Doch jetzt schaut die Welt nach Paris. Dort werden auf dem alten Flughafengelände von Le Bourget ab dem 30. November wichtige Entscheidungen fallen – Entscheidungen, mit deren Hilfe es der Staatengemeinschaft gelingen kann, die schlimmsten Folgen des globalen Klimawandels zu verhindern, Entscheidungen, die völkerrechtlich verbindliche Regelungen zur Begrenzung des weltweiten CO2-Anstiegs vereinbaren und dabei die unterschiedlich großen Verantwortlichkeiten berücksichtigen, Entscheidungen, die langfristig zu einer Senkung des Ausstoßes von klimaschädlichen Gasen führen, Entscheidungen, die trotzdem ein nachhaltiges Wirtschaften und Leben ermöglichen und für die Bevölkerung der ärmsten Länder ein besseres Leben.
All das kann erreicht werden, wenn wir Industrieländer den konsequenten Klimaschutz als Allererstes als einen Akt internationaler Solidarität mit den am meisten vom Klimawandel betroffenen Menschen verstehen. Dazu gehört auch die Bereitschaft, einen Großteil der Finanzierung zum Beispiel über einen Klimafonds zu übernehmen. Dieses Geld darf nicht mit der Entwicklungshilfe verrechnet werden. Gelingt das nicht, werden wir alle und vor allem unsere nachfolgenden Generationen die Konsequenzen zu tragen haben. Keine noch so hohen Mauern werden uns davor schützen können.
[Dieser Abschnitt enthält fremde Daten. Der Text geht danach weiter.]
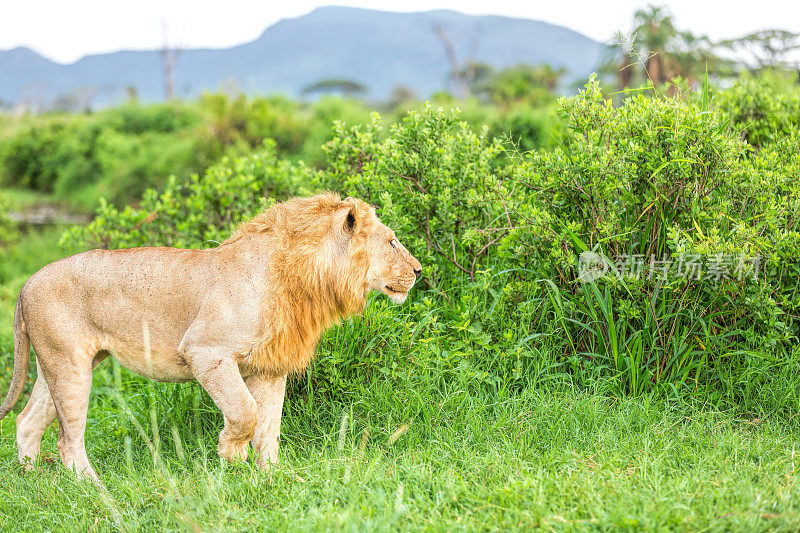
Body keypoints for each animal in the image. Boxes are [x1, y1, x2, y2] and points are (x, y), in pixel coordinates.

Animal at [0, 193, 422, 480]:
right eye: (392, 241)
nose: (419, 271)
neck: (306, 280)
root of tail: (24, 285)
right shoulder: (206, 351)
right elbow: (245, 412)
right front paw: (232, 456)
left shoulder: (268, 368)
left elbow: (269, 425)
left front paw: (271, 476)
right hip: (69, 365)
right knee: (67, 439)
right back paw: (92, 487)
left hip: (58, 363)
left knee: (27, 421)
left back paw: (33, 478)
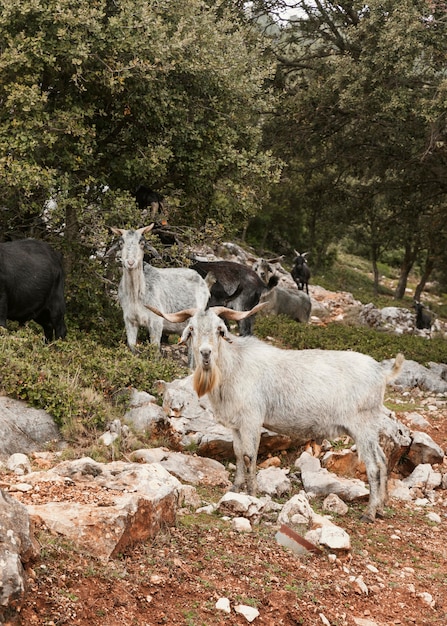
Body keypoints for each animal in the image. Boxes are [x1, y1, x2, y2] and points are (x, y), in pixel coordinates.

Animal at [148, 302, 406, 520]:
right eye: (191, 329)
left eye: (220, 330)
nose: (205, 353)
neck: (234, 366)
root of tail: (381, 373)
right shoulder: (236, 425)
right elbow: (238, 453)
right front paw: (235, 488)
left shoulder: (252, 419)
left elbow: (249, 455)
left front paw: (251, 493)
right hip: (367, 428)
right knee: (383, 460)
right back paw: (381, 507)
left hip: (363, 426)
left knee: (374, 466)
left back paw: (370, 513)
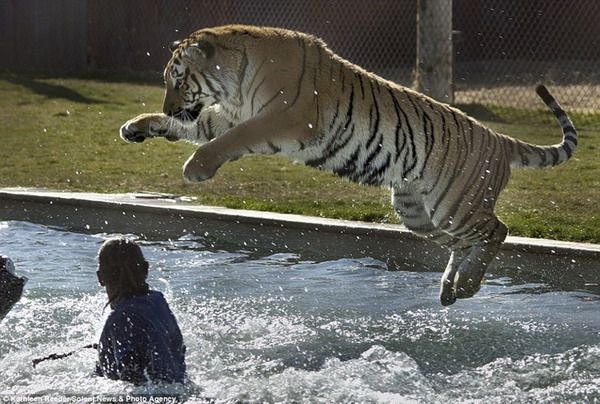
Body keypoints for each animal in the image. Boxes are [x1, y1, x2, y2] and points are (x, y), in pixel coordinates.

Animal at [120, 24, 576, 306]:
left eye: (179, 79)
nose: (170, 105)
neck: (235, 79)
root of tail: (499, 139)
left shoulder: (278, 118)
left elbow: (226, 141)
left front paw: (195, 167)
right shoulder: (227, 115)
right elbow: (196, 127)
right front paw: (136, 126)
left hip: (455, 203)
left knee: (497, 230)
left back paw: (465, 284)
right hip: (420, 213)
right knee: (465, 244)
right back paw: (453, 288)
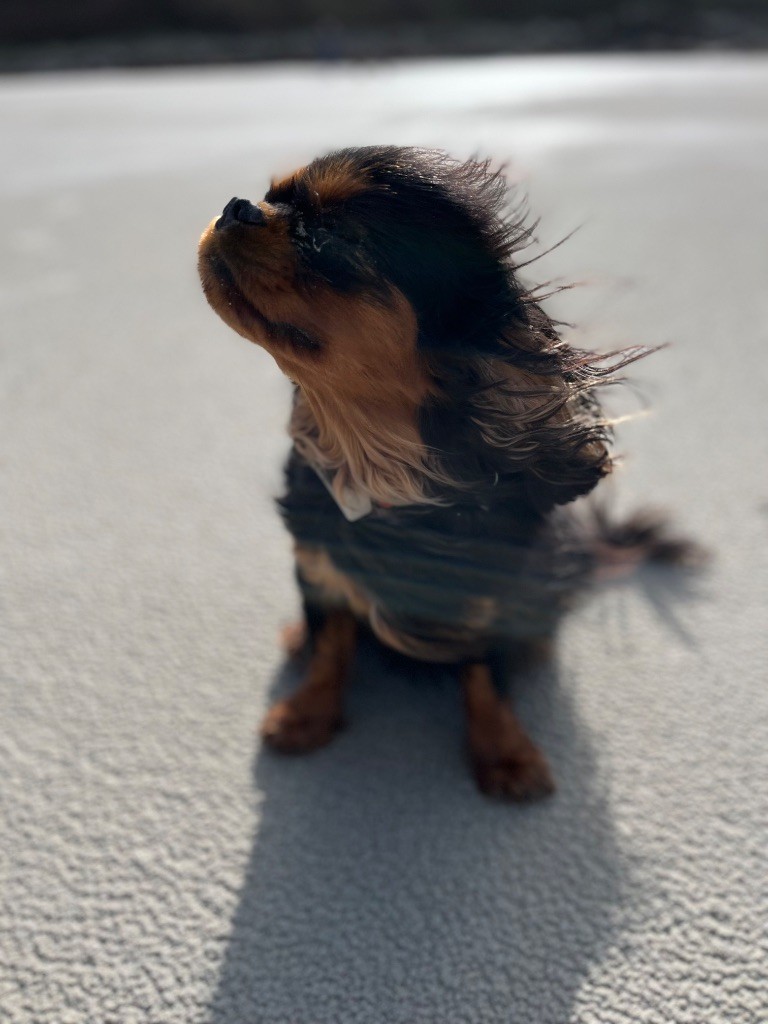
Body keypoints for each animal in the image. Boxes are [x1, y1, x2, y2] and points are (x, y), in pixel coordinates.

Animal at [198, 146, 692, 798]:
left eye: (337, 238)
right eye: (272, 195)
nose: (239, 206)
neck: (379, 477)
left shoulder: (496, 594)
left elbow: (486, 677)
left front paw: (505, 753)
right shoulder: (319, 570)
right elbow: (331, 644)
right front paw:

Der Grundsatz von Nachhaltigkeit, Wirtschaft und Soziales im Einklang mit der Natur und nicht gegen sie zu entwickeln sowie global zu denken und lokal zu handeln, das ist unsere Aufgabe. Es zeigt unsere Verantwortung an jedem Tag und an jedem Ort. – Ich danke für die Aufmerksamkeit.
(Beifall vonseiten der Fraktionen DIE LINKE und BÜNDNIS 90/DIE GRÜNEN – Dietmar Eifler, CDU: Das haben wir schon mal besprochen.)